Отрывок:
_____
С приездом ВОЛКОВА начали арестовывать сотрудников. И один раз на меня тоже напоролся ГАЛУН, и я уже боялся, чтобы и меня, как старого чекиста, не посадили.
В настоящее время нам надо подходить с тем, чтобы действительно разоблачить настоящих врагов, несмотря на их отказы.
ТОЛМАЧЕВ. Основной удар правильный. Но чекисты, в особенности руководство, оторвались от партии и не считались с ее решениями.
Будучи в Ново-Санжарах однажды мне позвонили [и приказали] арестовать 25 человек и доставить в область, что я и сделал. Впоследствии оказалось, что их неправильно арестовали, и я их освободил. Это относится уже за счет руководства ВОЛКОВА.
ЛЕВЕНЕЦ вел вражескую работу. Он прямо мне заявил, что «если будете ходить в Райпартком, завтра будете у ВОЛКОВА».
_____
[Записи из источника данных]
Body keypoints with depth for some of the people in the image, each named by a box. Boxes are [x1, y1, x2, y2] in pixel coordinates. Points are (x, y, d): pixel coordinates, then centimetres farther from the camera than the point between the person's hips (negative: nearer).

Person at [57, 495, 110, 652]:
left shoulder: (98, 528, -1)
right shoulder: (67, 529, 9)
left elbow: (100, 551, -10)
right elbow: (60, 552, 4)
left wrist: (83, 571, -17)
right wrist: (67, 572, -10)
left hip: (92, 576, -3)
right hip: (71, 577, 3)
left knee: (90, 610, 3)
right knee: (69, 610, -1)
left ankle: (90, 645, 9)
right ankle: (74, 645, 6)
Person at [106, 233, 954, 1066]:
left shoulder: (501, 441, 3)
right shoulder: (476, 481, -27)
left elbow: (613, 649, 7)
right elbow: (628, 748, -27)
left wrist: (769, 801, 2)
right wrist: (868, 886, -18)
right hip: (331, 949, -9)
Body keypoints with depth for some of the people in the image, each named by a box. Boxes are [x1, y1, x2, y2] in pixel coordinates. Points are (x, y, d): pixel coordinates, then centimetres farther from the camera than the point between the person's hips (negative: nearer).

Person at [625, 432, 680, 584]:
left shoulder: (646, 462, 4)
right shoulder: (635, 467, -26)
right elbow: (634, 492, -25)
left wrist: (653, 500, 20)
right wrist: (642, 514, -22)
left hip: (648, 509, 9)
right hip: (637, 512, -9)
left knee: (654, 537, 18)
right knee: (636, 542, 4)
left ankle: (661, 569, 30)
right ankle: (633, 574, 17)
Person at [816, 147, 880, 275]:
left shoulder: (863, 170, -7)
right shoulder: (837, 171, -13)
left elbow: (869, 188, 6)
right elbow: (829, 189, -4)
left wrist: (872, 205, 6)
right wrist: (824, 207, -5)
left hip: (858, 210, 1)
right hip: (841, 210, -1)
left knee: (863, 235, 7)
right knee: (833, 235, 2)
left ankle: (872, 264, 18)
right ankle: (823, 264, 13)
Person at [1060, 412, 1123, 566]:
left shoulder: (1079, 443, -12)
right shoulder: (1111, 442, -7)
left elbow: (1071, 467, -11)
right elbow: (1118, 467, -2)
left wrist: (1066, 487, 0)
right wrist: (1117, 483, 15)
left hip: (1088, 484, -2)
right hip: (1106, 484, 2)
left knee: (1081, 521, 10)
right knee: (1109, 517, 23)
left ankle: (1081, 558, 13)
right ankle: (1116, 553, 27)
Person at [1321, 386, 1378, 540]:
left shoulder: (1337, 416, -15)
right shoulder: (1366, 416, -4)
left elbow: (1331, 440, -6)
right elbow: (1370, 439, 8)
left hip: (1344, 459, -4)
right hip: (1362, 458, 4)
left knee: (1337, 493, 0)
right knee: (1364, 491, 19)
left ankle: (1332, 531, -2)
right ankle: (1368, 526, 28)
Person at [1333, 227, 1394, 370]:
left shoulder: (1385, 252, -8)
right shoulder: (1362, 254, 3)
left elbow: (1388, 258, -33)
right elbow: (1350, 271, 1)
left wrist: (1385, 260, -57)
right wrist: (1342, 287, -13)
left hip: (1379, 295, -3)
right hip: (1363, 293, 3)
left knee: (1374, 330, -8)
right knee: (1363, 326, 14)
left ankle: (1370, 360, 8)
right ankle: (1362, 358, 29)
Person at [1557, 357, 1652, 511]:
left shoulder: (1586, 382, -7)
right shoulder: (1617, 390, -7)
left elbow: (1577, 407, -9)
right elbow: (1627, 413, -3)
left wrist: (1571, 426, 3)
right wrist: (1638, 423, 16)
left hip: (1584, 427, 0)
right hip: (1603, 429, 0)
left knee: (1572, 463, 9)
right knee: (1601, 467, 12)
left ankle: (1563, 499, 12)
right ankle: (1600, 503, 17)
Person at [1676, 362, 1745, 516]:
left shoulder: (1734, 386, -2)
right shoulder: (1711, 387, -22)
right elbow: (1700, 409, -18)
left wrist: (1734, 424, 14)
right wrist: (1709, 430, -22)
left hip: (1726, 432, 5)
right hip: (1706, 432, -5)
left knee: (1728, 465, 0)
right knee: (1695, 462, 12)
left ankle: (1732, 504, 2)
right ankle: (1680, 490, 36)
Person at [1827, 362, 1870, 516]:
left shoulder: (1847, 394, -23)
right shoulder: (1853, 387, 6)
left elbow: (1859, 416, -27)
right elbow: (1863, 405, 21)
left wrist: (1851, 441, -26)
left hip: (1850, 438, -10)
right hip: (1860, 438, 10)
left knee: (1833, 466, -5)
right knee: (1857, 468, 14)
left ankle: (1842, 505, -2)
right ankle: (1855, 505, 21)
_____
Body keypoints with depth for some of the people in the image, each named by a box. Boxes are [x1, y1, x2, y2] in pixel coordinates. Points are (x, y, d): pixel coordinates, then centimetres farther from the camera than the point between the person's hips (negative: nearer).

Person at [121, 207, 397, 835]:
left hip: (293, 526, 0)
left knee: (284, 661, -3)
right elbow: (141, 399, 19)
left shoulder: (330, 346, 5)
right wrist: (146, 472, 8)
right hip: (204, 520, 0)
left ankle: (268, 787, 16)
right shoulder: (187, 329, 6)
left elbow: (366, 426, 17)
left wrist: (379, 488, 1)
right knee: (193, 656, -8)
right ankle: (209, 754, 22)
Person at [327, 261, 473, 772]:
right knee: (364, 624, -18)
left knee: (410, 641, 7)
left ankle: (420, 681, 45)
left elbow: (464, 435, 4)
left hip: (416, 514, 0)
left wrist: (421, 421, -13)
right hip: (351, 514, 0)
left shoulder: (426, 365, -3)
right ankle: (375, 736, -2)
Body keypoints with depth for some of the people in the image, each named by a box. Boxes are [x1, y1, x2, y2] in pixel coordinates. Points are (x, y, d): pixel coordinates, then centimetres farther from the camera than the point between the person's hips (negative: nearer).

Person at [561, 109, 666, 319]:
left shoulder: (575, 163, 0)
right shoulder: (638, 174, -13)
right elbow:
_____
Задание 1:
Ответьте по отрывку:
(a) В каком месте рассказчику позвонили и велели арестовать 25 человек?
(b) От чего, по словам ТОЛМАЧЕВА, оторвались чекисты?
(c) У кого, по словам ЛЕВЕНЦА, окажется тот, кто будет ходить в Райпартком?
Задание 2:
Приведите из отрывка без изменений всё от слов «С приездом ВОЛКОВА» и до слов «чекиста, не посадили.».

Ответ 1:
(a) В Ново-Санжарах.
(b) От партии.
(c) У ВОЛКОВА.

Ответ 2:
С приездом ВОЛКОВА начали арестовывать сотрудников. И один раз на меня тоже напоролся ГАЛУН, и я уже боялся, чтобы и меня, как старого чекиста, не посадили.